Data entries
START

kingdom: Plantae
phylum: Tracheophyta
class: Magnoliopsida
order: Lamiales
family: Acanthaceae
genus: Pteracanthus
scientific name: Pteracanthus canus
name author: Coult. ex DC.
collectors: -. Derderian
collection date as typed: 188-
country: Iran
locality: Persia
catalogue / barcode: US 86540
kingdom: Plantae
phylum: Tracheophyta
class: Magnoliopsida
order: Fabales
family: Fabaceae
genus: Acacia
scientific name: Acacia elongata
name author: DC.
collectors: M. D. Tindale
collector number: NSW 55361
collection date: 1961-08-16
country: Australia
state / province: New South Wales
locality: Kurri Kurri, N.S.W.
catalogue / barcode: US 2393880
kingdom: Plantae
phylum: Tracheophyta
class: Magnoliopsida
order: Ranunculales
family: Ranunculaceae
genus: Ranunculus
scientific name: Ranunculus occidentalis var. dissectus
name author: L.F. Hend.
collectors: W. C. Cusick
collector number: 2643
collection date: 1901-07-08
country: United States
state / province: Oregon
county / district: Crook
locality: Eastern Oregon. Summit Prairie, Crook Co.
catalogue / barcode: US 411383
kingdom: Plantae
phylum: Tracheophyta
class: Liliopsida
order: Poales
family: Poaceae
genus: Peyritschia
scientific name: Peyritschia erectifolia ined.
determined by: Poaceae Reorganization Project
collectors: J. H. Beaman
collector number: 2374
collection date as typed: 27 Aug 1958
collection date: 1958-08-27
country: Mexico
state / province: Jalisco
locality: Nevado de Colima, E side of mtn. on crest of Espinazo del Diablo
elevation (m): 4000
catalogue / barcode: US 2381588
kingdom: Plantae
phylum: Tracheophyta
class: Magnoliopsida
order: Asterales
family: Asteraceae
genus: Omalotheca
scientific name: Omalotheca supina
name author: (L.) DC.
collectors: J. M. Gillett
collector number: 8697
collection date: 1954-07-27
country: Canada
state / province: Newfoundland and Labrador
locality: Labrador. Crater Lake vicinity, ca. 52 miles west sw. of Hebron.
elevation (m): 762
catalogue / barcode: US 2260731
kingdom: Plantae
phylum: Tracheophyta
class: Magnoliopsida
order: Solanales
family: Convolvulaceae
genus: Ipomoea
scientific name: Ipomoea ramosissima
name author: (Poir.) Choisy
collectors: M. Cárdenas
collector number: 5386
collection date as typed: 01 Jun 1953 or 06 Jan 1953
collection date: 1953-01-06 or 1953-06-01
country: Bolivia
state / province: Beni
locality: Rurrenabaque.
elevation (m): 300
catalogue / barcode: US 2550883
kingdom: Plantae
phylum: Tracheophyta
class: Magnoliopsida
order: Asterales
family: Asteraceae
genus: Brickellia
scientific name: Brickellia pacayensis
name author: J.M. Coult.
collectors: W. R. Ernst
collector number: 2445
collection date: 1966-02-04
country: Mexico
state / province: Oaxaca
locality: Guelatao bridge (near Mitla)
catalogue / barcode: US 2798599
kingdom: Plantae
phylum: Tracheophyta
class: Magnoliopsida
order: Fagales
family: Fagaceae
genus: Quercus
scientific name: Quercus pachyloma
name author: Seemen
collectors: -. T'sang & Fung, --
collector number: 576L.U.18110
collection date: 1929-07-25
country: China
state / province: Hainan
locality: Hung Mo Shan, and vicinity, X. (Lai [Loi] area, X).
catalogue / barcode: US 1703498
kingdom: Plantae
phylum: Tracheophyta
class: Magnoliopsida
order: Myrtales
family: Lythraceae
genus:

END

** GOAL OF THE EXERCISE **
Rewrite every line of the data entries above as a numbered list, omitting any blank lines.

** COMPLETE ANSWER **
1. kingdom: Plantae
2. phylum: Tracheophyta
3. class: Magnoliopsida
4. order: Lamiales
5. family: Acanthaceae
6. genus: Pteracanthus
7. scientific name: Pteracanthus canus
8. name author: Coult. ex DC.
9. collectors: -. Derderian
10. collection date as typed: 188-
11. country: Iran
12. locality: Persia
13. catalogue / barcode: US 86540
14. kingdom: Plantae
15. phylum: Tracheophyta
16. class: Magnoliopsida
17. order: Fabales
18. family: Fabaceae
19. genus: Acacia
20. scientific name: Acacia elongata
21. name author: DC.
22. collectors: M. D. Tindale
23. collector number: NSW 55361
24. collection date: 1961-08-16
25. country: Australia
26. state / province: New South Wales
27. locality: Kurri Kurri, N.S.W.
28. catalogue / barcode: US 2393880
29. kingdom: Plantae
30. phylum: Tracheophyta
31. class: Magnoliopsida
32. order: Ranunculales
33. family: Ranunculaceae
34. genus: Ranunculus
35. scientific name: Ranunculus occidentalis var. dissectus
36. name author: L.F. Hend.
37. collectors: W. C. Cusick
38. collector number: 2643
39. collection date: 1901-07-08
40. country: United States
41. state / province: Oregon
42. county / district: Crook
43. locality: Eastern Oregon. Summit Prairie, Crook Co.
44. catalogue / barcode: US 411383
45. kingdom: Plantae
46. phylum: Tracheophyta
47. class: Liliopsida
48. order: Poales
49. family: Poaceae
50. genus: Peyritschia
51. scientific name: Peyritschia erectifolia ined.
52. determined by: Poaceae Reorganization Project
53. collectors: J. H. Beaman
54. collector number: 2374
55. collection date as typed: 27 Aug 1958
56. collection date: 1958-08-27
57. country: Mexico
58. state / province: Jalisco
59. locality: Nevado de Colima, E side of mtn. on crest of Espinazo del Diablo
60. elevation (m): 4000
61. catalogue / barcode: US 2381588
62. kingdom: Plantae
63. phylum: Tracheophyta
64. class: Magnoliopsida
65. order: Asterales
66. family: Asteraceae
67. genus: Omalotheca
68. scientific name: Omalotheca supina
69. name author: (L.) DC.
70. collectors: J. M. Gillett
71. collector number: 8697
72. collection date: 1954-07-27
73. country: Canada
74. state / province: Newfoundland and Labrador
75. locality: Labrador. Crater Lake vicinity, ca. 52 miles west sw. of Hebron.
76. elevation (m): 762
77. catalogue / barcode: US 2260731
78. kingdom: Plantae
79. phylum: Tracheophyta
80. class: Magnoliopsida
81. order: Solanales
82. family: Convolvulaceae
83. genus: Ipomoea
84. scientific name: Ipomoea ramosissima
85. name author: (Poir.) Choisy
86. collectors: M. Cárdenas
87. collector number: 5386
88. collection date as typed: 01 Jun 1953 or 06 Jan 1953
89. collection date: 1953-01-06 or 1953-06-01
90. country: Bolivia
91. state / province: Beni
92. locality: Rurrenabaque.
93. elevation (m): 300
94. catalogue / barcode: US 2550883
95. kingdom: Plantae
96. phylum: Tracheophyta
97. class: Magnoliopsida
98. order: Asterales
99. family: Asteraceae
100. genus: Brickellia
101. scientific name: Brickellia pacayensis
102. name author: J.M. Coult.
103. collectors: W. R. Ernst
104. collector number: 2445
105. collection date: 1966-02-04
106. country: Mexico
107. state / province: Oaxaca
108. locality: Guelatao bridge (near Mitla)
109. catalogue / barcode: US 2798599
110. kingdom: Plantae
111. phylum: Tracheophyta
112. class: Magnoliopsida
113. order: Fagales
114. family: Fagaceae
115. genus: Quercus
116. scientific name: Quercus pachyloma
117. name author: Seemen
118. collectors: -. T'sang & Fung, --
119. collector number: 576L.U.18110
120. collection date: 1929-07-25
121. country: China
122. state / province: Hainan
123. locality: Hung Mo Shan, and vicinity, X. (Lai [Loi] area, X).
124. catalogue / barcode: US 1703498
125. kingdom: Plantae
126. phylum: Tracheophyta
127. class: Magnoliopsida
128. order: Myrtales
129. family: Lythraceae
130. genus:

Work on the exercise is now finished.